In the records below, the line with "m = [(n + 1)/2] and" opens the range and the line with "2n(n - 1 choose m - δ<sub>n</sub>) ∫<sub>a</sub><sup>1</sup>" closes it; print that range exactly and nothing else.

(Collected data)
★ ★ ★
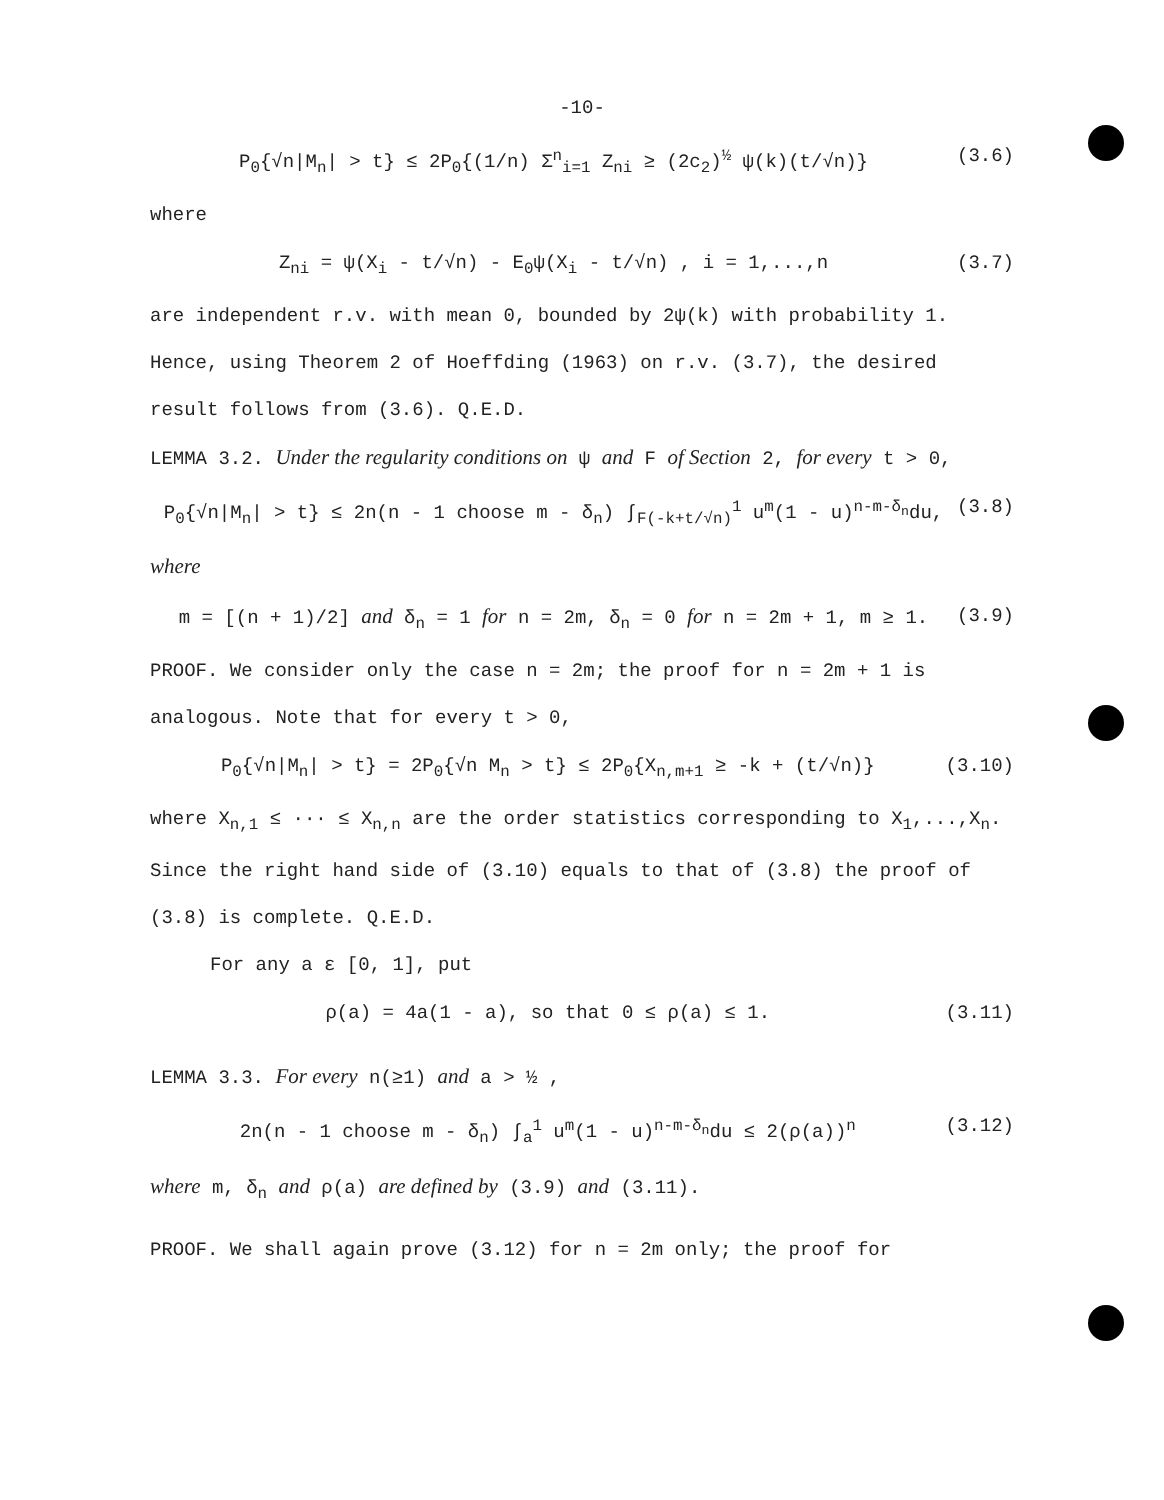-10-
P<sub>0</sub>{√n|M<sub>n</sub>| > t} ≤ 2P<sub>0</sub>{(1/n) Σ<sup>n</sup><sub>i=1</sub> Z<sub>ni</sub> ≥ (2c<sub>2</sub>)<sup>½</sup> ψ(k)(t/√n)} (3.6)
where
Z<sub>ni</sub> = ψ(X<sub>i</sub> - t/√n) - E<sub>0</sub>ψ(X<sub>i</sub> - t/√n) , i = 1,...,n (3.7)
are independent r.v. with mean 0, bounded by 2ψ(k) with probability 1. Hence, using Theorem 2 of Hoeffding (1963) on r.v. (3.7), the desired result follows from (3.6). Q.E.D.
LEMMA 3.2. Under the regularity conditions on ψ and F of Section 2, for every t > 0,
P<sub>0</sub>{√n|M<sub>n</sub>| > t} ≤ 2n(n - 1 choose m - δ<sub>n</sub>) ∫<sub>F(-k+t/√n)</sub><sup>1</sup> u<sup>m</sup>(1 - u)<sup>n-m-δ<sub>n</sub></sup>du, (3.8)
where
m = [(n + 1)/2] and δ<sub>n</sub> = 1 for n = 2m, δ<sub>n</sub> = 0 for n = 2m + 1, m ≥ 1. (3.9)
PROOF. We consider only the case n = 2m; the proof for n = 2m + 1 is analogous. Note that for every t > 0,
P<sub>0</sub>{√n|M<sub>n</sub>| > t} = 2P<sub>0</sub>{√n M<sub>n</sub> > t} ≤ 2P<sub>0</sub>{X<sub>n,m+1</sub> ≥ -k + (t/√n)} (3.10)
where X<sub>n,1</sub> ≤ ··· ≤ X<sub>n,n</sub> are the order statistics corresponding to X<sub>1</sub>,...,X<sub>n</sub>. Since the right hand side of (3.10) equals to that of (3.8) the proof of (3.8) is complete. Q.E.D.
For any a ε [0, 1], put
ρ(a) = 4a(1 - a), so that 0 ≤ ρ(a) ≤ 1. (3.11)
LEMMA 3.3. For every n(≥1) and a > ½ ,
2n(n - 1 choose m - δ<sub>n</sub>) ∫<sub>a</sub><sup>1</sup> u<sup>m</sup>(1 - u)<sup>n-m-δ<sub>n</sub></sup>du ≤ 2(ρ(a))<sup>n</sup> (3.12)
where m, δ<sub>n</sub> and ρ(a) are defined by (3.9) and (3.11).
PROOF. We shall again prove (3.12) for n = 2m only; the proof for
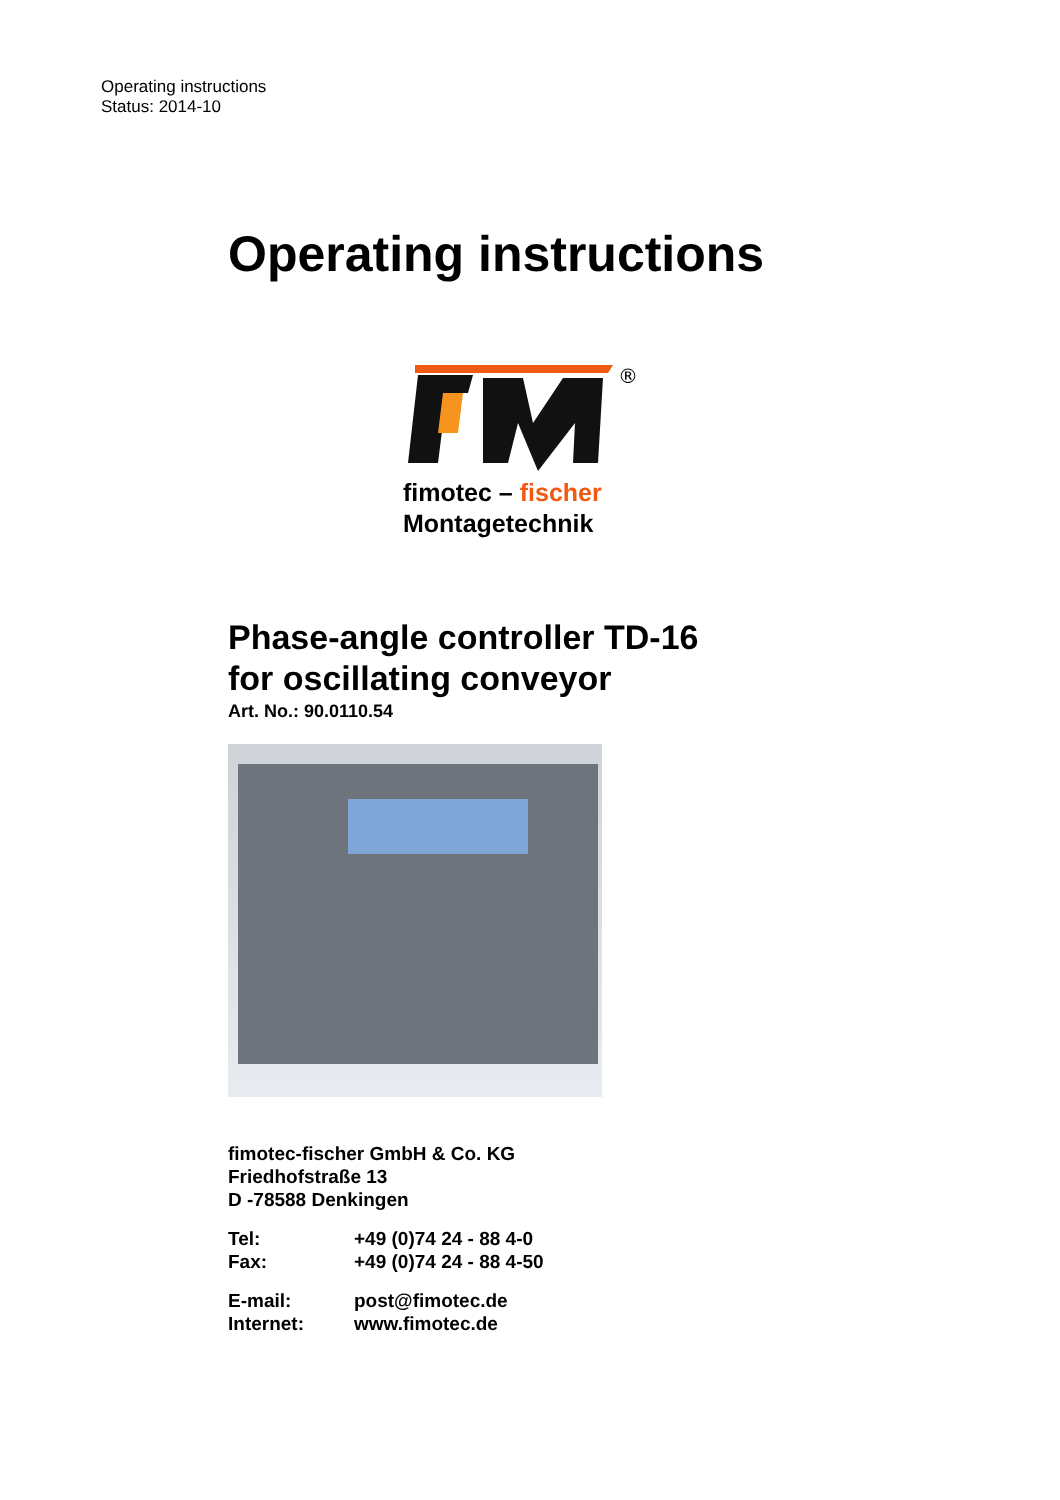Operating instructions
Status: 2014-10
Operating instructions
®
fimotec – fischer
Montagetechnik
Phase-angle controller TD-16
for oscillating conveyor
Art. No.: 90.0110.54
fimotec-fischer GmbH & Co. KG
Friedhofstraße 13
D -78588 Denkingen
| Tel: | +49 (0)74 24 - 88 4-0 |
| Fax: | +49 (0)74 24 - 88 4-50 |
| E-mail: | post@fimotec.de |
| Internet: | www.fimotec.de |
★ ★ ★
* [EXERCISE SOLUTION]:
m = [(n + 1)/2] and δ<sub>n</sub> = 1 for n = 2m, δ<sub>n</sub> = 0 for n = 2m + 1, m ≥ 1. (3.9)
PROOF. We consider only the case n = 2m; the proof for n = 2m + 1 is analogous. Note that for every t > 0,
P<sub>0</sub>{√n|M<sub>n</sub>| > t} = 2P<sub>0</sub>{√n M<sub>n</sub> > t} ≤ 2P<sub>0</sub>{X<sub>n,m+1</sub> ≥ -k + (t/√n)} (3.10)
where X<sub>n,1</sub> ≤ ··· ≤ X<sub>n,n</sub> are the order statistics corresponding to X<sub>1</sub>,...,X<sub>n</sub>. Since the right hand side of (3.10) equals to that of (3.8) the proof of (3.8) is complete. Q.E.D.
For any a ε [0, 1], put
ρ(a) = 4a(1 - a), so that 0 ≤ ρ(a) ≤ 1. (3.11)
LEMMA 3.3. For every n(≥1) and a > ½ ,
2n(n - 1 choose m - δ<sub>n</sub>) ∫<sub>a</sub><sup>1</sup> u<sup>m</sup>(1 - u)<sup>n-m-δ<sub>n</sub></sup>du ≤ 2(ρ(a))<sup>n</sup> (3.12)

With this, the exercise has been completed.